Le LIFE, Base sous-marine de Saint Nazaire
Jusqu'au 2 octobre 2022
Lors d'une récente édition du «Voyage à Nantes», il y eut cette grandiose chute d'eau dévalant des corniches du Théâtre du XVIIIe siècle jusqu'à ses marches avant de se déverser dans un vaste bassin. Ce rideau cristallin devenait la métaphore de celui qui s'ouvre ou se ferme entre réalité et fiction. Aujourd'hui Stéphane Thidet récidive avec la chute d'un sable fin à base de coques de noix qui s'écoule dans les antres obscurs d'une ancienne base sous-marine. D'un lieu à l'autre, l'artiste poursuit l'exploration architecturale d'un site et de son histoire avec poésie tout en maintenant l’ambiguïté entre l'émerveillement et l'idée de chute.
Se mesurant à la puissance des éléments, l'artiste impose la force du paradoxe.

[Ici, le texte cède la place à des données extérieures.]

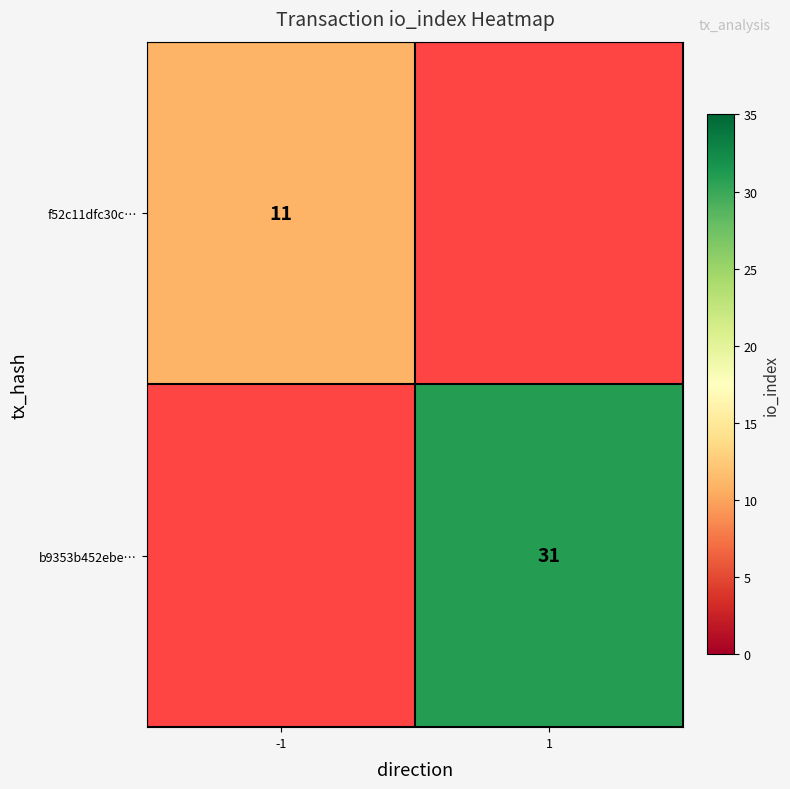

Is it true that f52c11dfc30c… equals 11 at -1?

True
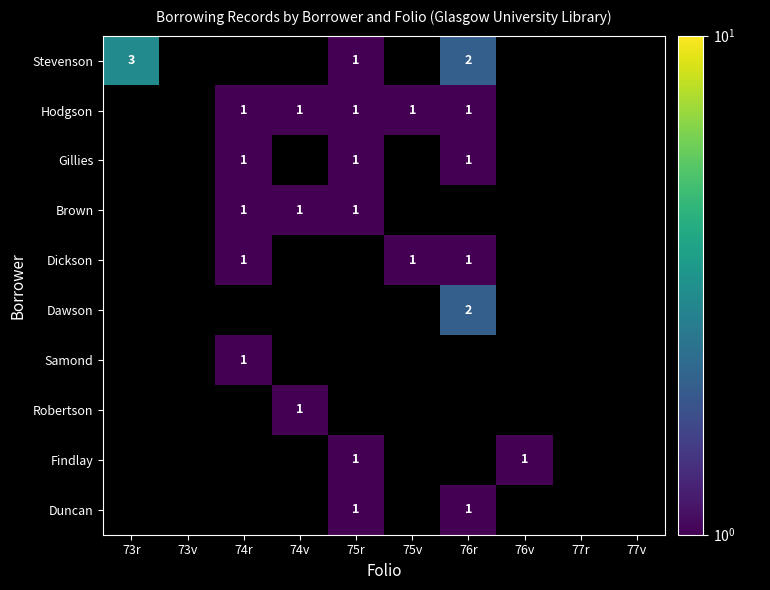

The value of Hodgson at 74r is 2. True or false?

False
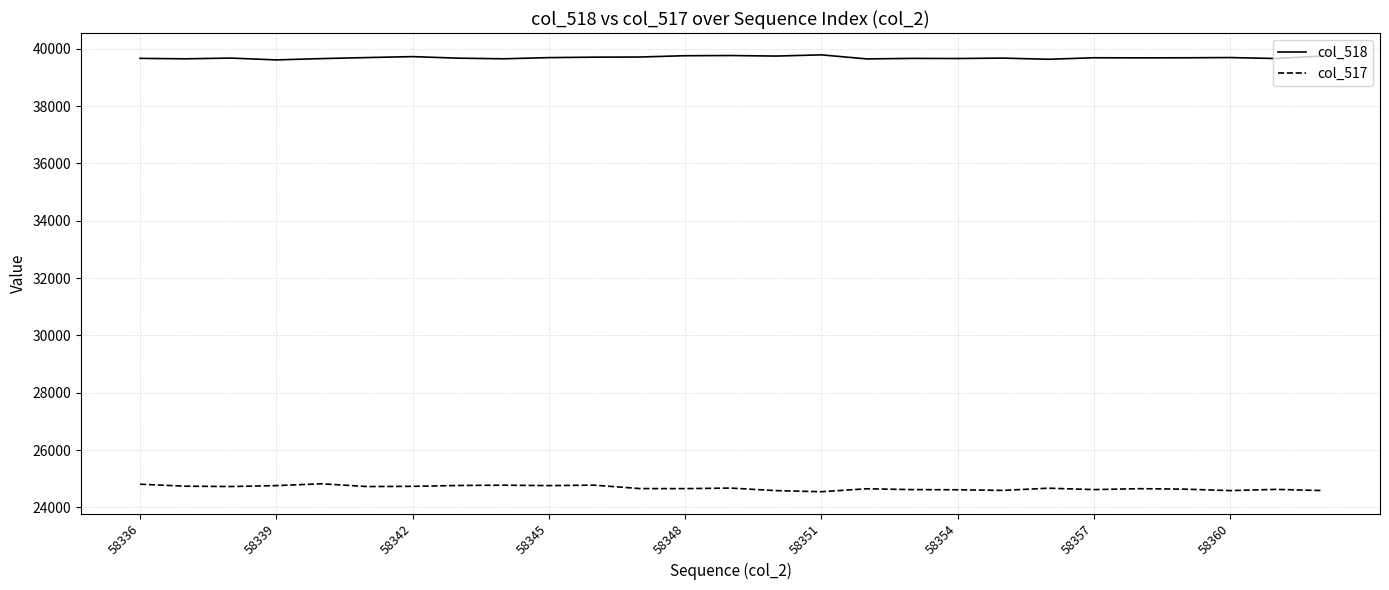

True or false: col_517 and col_518 intersect in this chart.

False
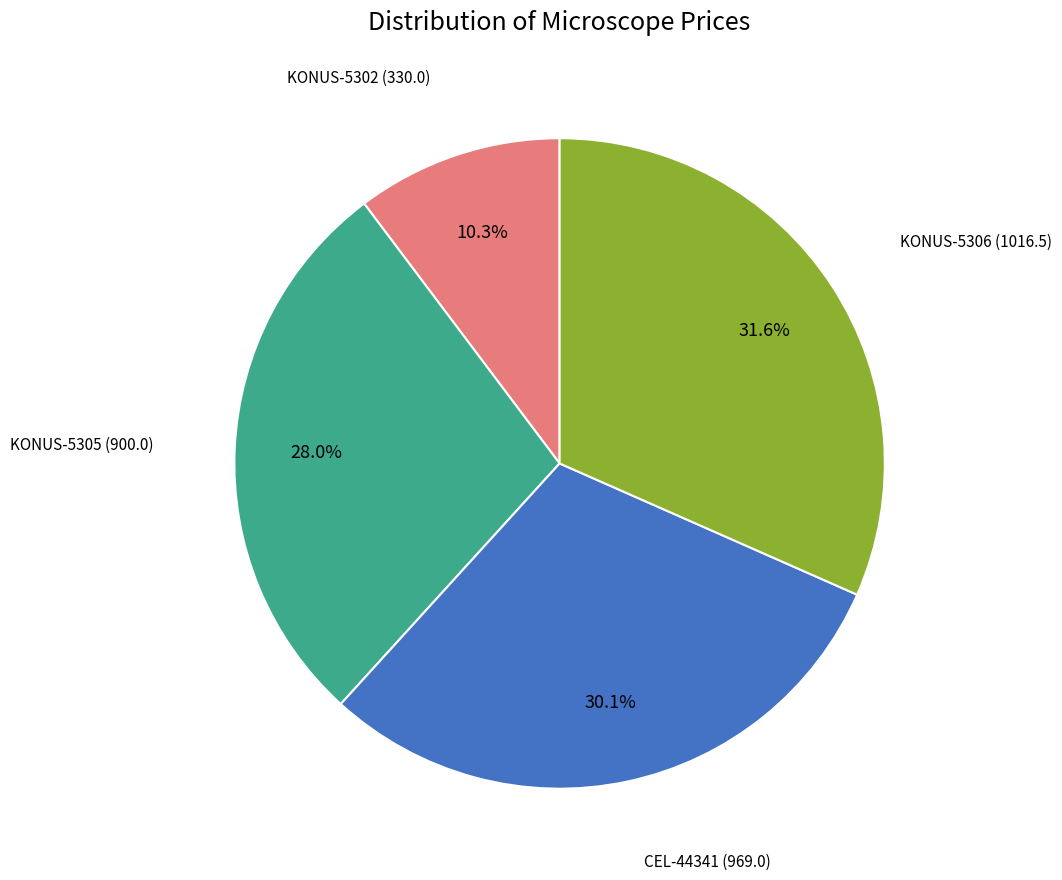

Is there a majority slice in this chart?

No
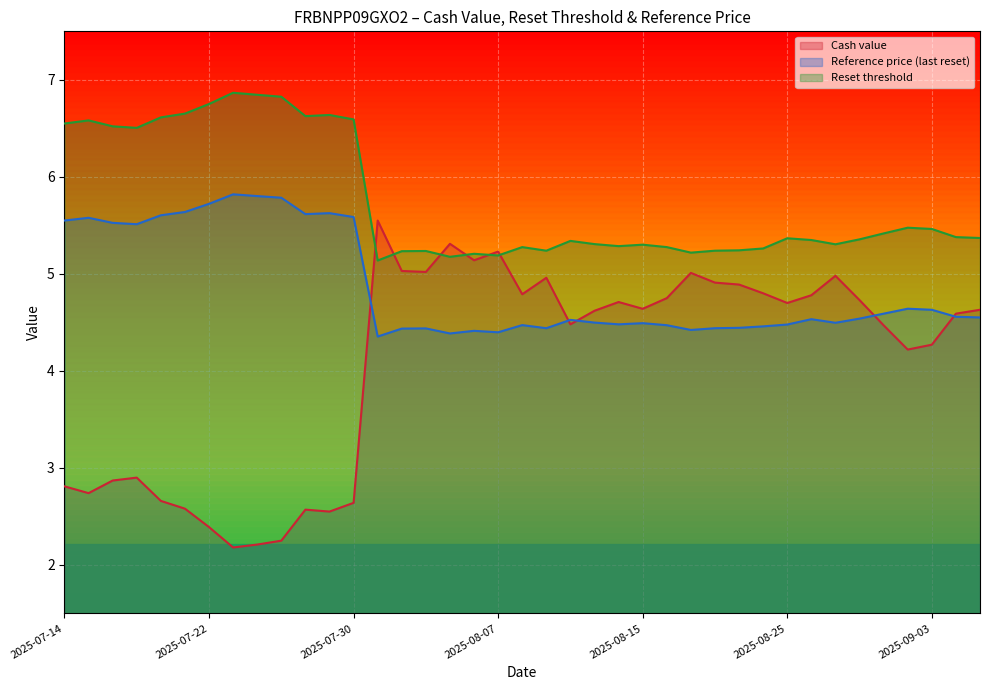

What is the sum of the Reference price (last reset) values at 2025-08-08 and 2025-07-31?

8.8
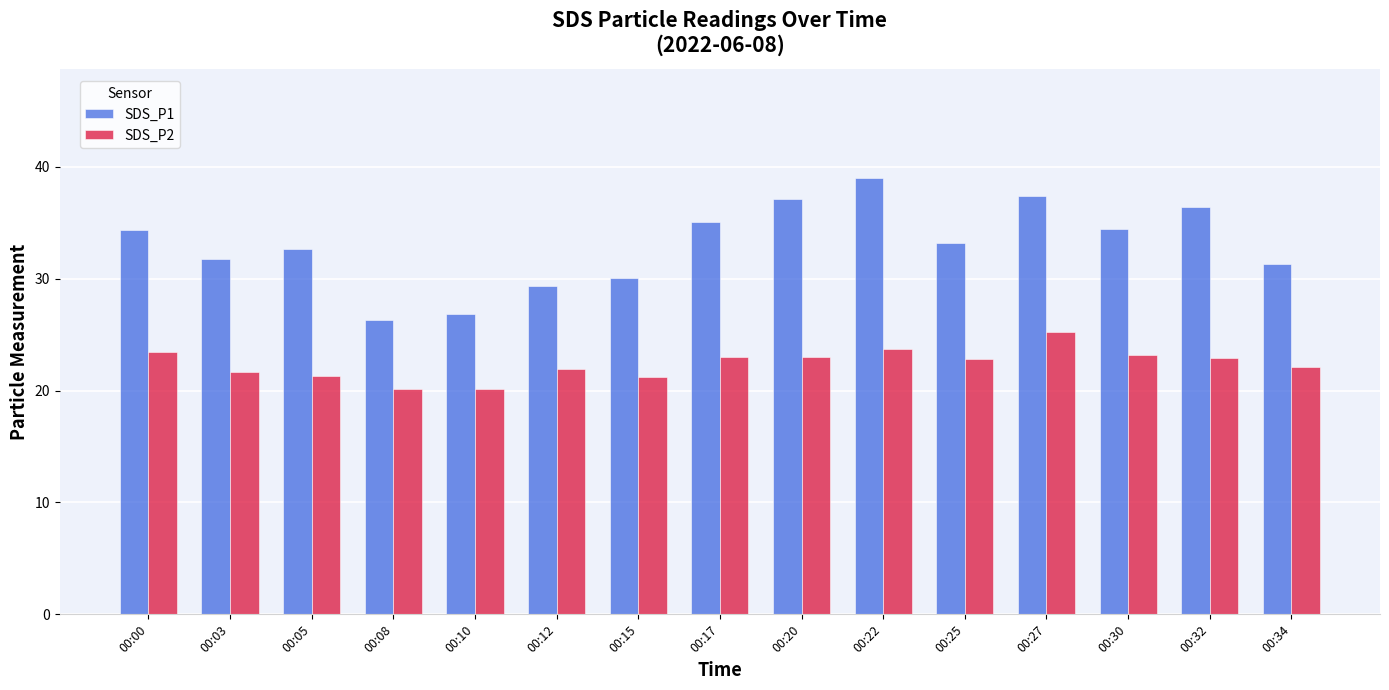

What is the difference between the maximum and minimum values in the SDS_P1 series?

12.7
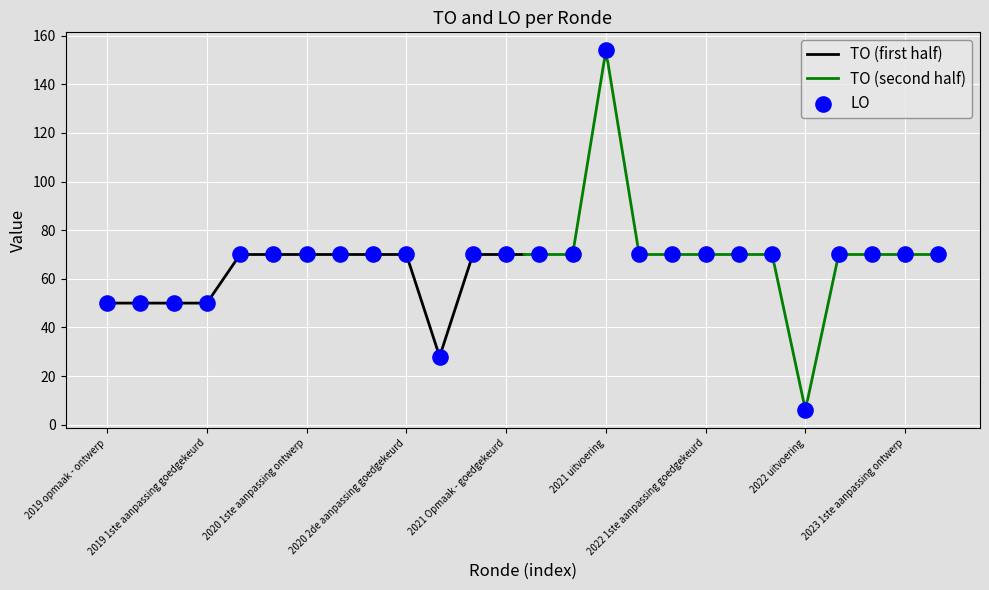

Between 2020 1ste aanpassing goedgekeurd and 2022 2de aanpassing - ontwerp, which is larger?

2020 1ste aanpassing goedgekeurd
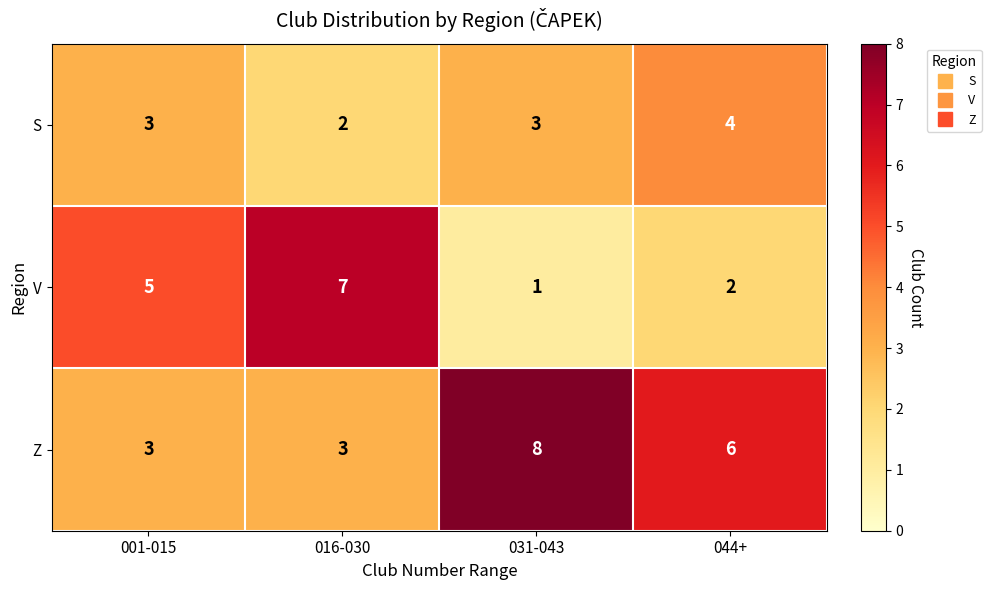

How many series are shown in this chart?

3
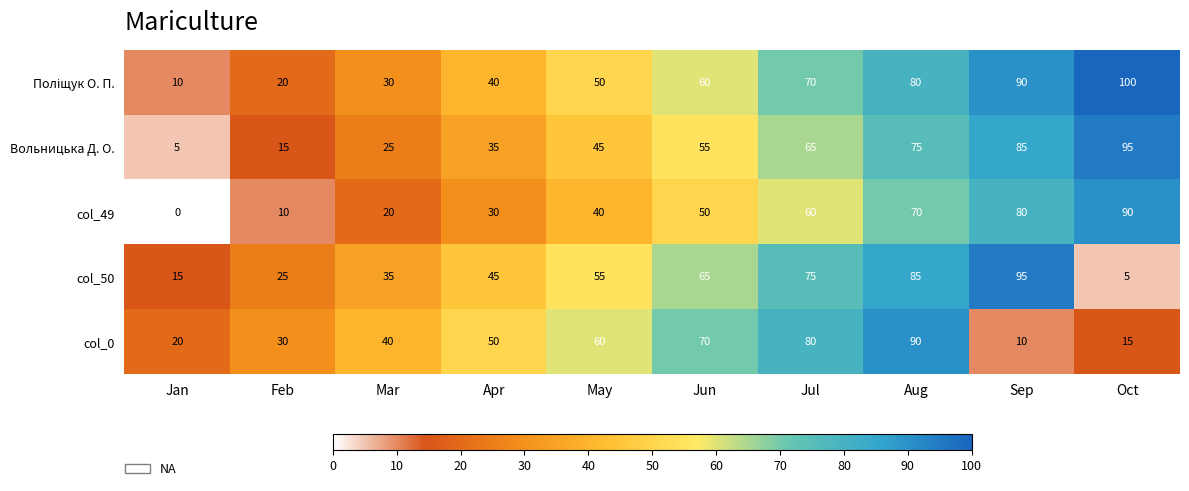

Count the Вольницька Д. О. values in the range 25 to 75.

6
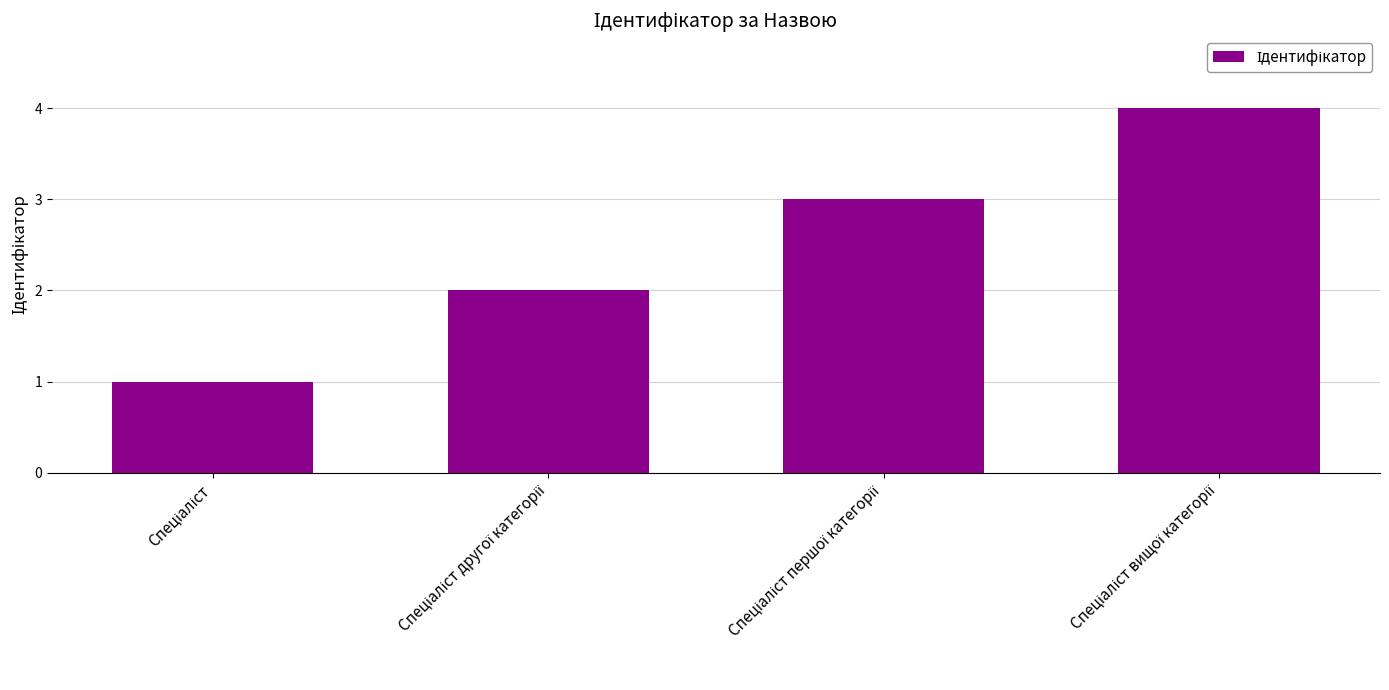

Does the chart contain stacked bars?

No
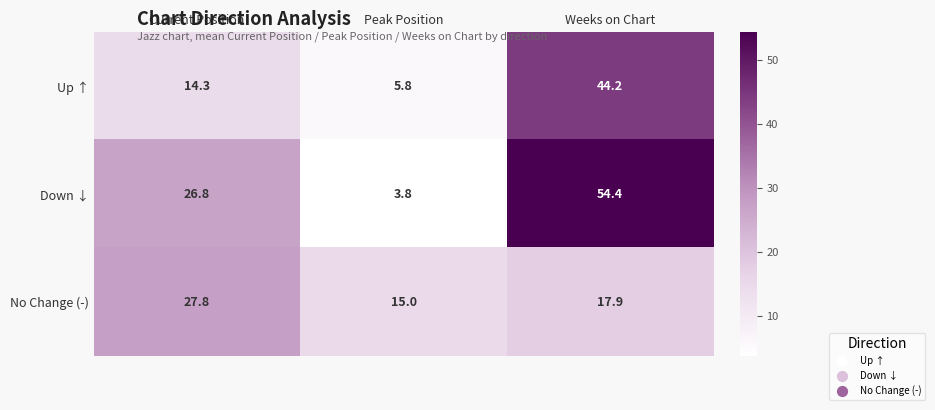

Between Current Position and Weeks on Chart, which series saw the biggest shift?

Up ↑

Comme Rimbaud dans son «Bateau ivre», il recourt à la synesthésie, à la folle équivalence des couleurs et des sons ainsi que le firent Baudelaire et, plus tard dans le domaine musical, Varèse ou John Cage. Le rose est ainsi ce bruit fracassant qui résonne dans la lumière fluide d'une chute dorée. La charge émotive est à la mesure de la splendeur d'un paysage contrasté entre la violence d'un déversement et les vallonnements paisibles du sable. Mais au-delà de la fascination qu'un tel spectacle exerce, Stéphane Thidet s'attache au spectre de la lumière entre fréquence et énergie, là où pour les acousticiens le bruit rose s'approcherait de celui d'une cascade ou d'un torrent.
Superposer la nature à l’artificiel est l'enjeu d'une telle œuvre. De même l'artiste puise-t-il sa réflexion dans la brutale épaisseur de la base sous-marine et au sable qu'elle renferme. Et il n'occulte rien du mécanisme mis en place avec ses souffleries, ses moteurs et ses câbles. Une machinerie poétique répond aux jeux de l'illusion. C'est ainsi qu'un spectacle se joue dans le théâtre du réel et de l'imaginaire, là où l'ombre de la ruine rime avec l'incandescence du sable se déversant dans son torrent de braises. L'artiste nous transporte vers d'autres univers et c'est ainsi qu'en collaboration avec le CNES, il prépare une œuvre dans l'espace... Lumière et nuit de l'infini.